======== Dataset excerpt

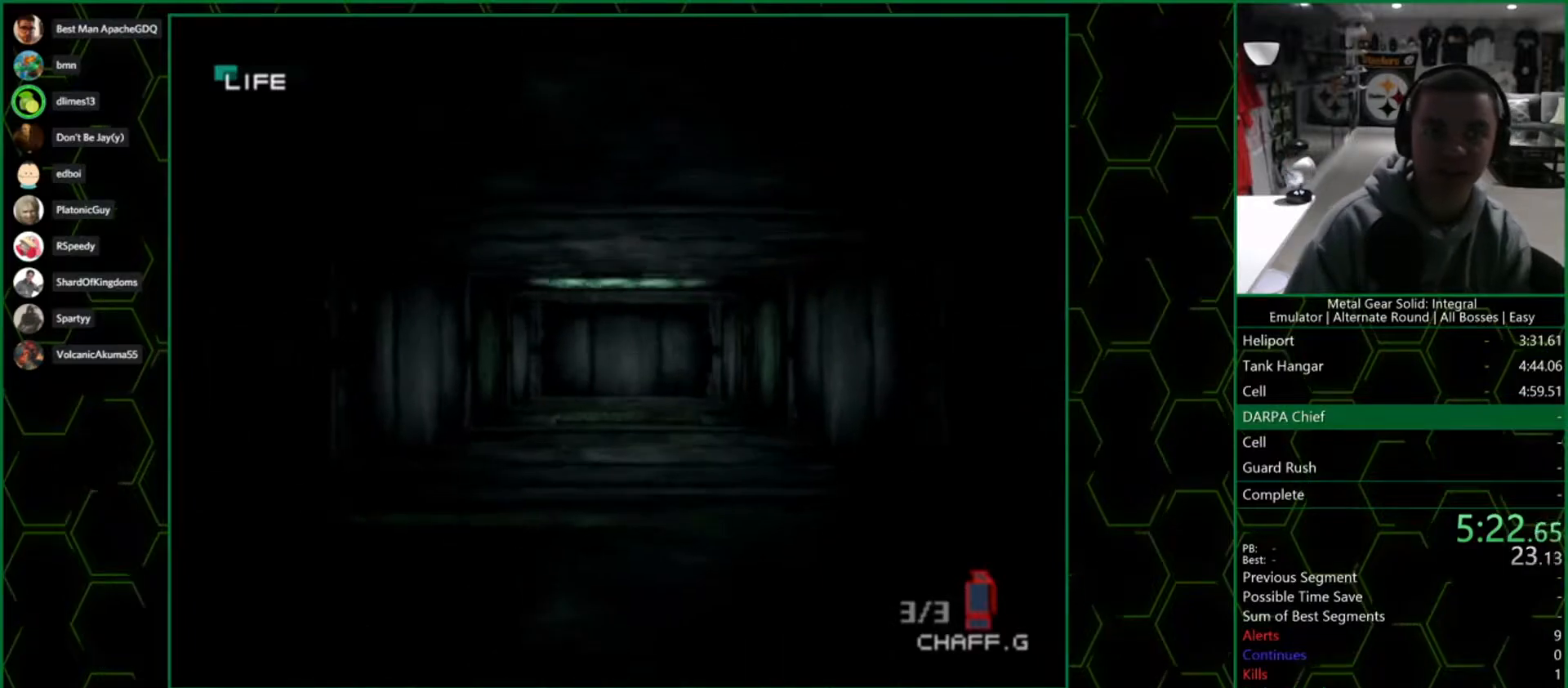
{"buttons": [], "left_stick": "up", "right_stick": "center", "events": [[67, "CIRCLE", "up"], [167, "CIRCLE", "down"], [250, "CIRCLE", "up"], [417, "CIRCLE", "down"], [483, "CIRCLE", "up"]]}
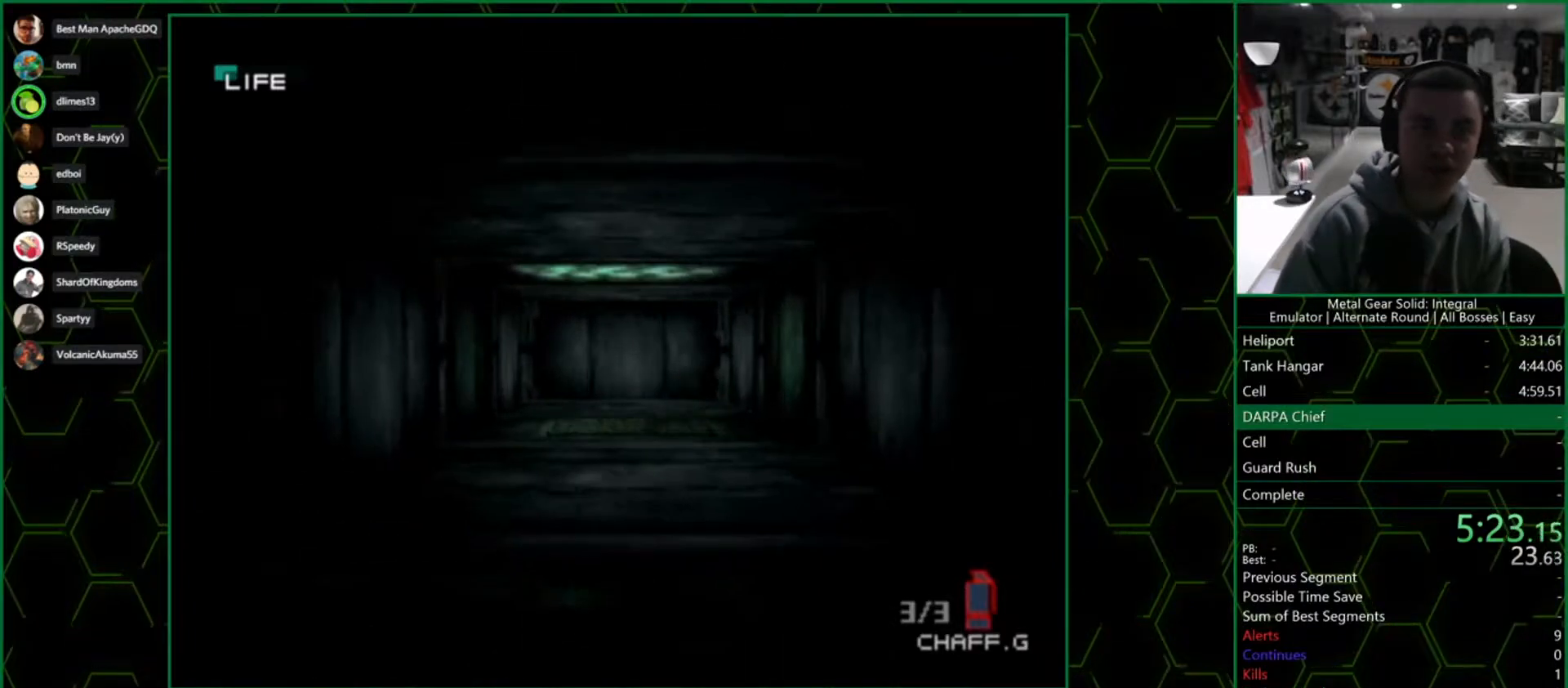
{"buttons": ["CIRCLE"], "left_stick": "up", "right_stick": "center", "events": [[50, "CIRCLE", "down"], [133, "CIRCLE", "up"], [200, "CIRCLE", "down"], [283, "CIRCLE", "up"], [350, "CIRCLE", "down"], [417, "CIRCLE", "up"], [500, "CIRCLE", "down"]]}
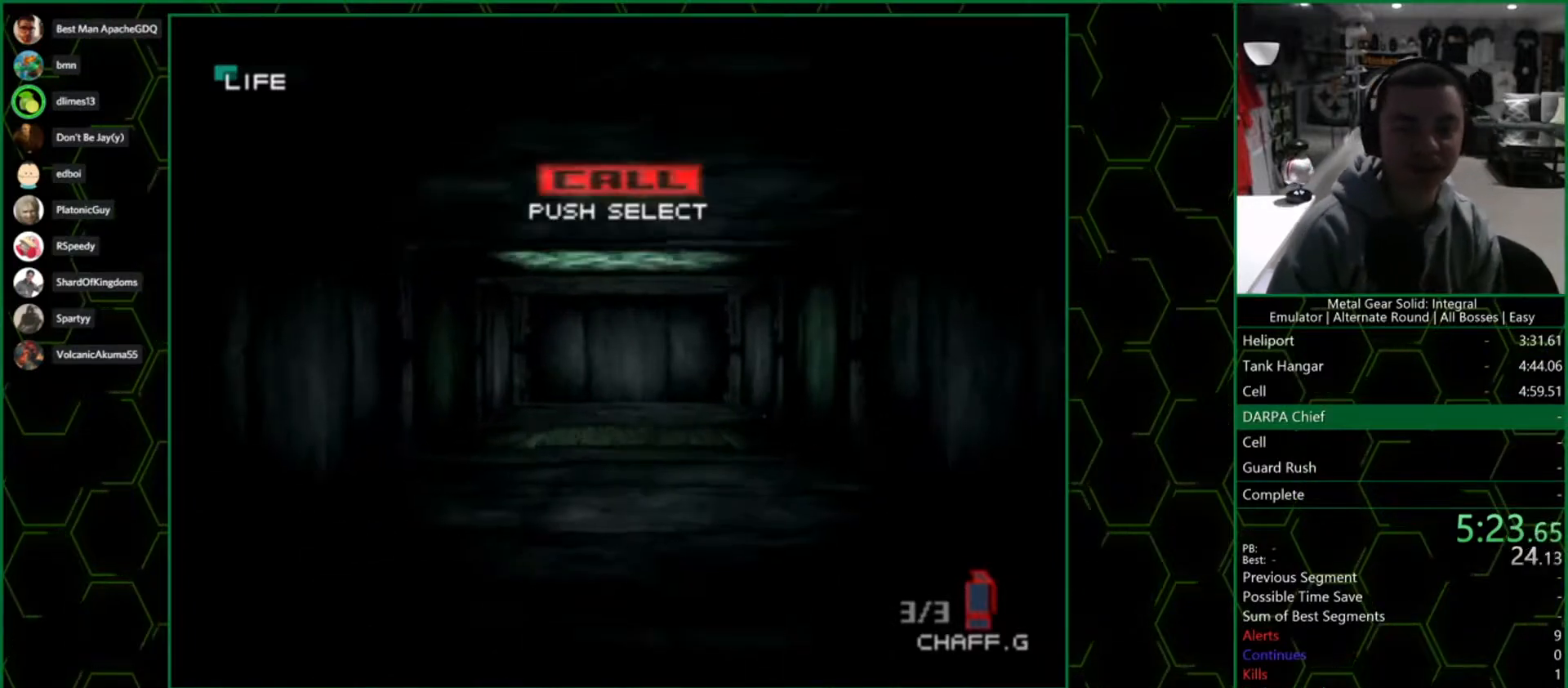
{"buttons": ["CIRCLE"], "left_stick": "up", "right_stick": "center", "events": [[100, "CIRCLE", "up"], [183, "CIRCLE", "down"], [250, "CIRCLE", "up"], [333, "CIRCLE", "down"], [417, "CIRCLE", "up"], [500, "CIRCLE", "down"]]}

================

What you need to do :: Return all of the data exactly as written, and drop the pictures.

Task result ::
{"buttons": [], "left_stick": "up", "right_stick": "center", "events": [[67, "CIRCLE", "up"], [167, "CIRCLE", "down"], [250, "CIRCLE", "up"], [417, "CIRCLE", "down"], [483, "CIRCLE", "up"]]}
{"buttons": ["CIRCLE"], "left_stick": "up", "right_stick": "center", "events": [[50, "CIRCLE", "down"], [133, "CIRCLE", "up"], [200, "CIRCLE", "down"], [283, "CIRCLE", "up"], [350, "CIRCLE", "down"], [417, "CIRCLE", "up"], [500, "CIRCLE", "down"]]}
{"buttons": ["CIRCLE"], "left_stick": "up", "right_stick": "center", "events": [[100, "CIRCLE", "up"], [183, "CIRCLE", "down"], [250, "CIRCLE", "up"], [333, "CIRCLE", "down"], [417, "CIRCLE", "up"], [500, "CIRCLE", "down"]]}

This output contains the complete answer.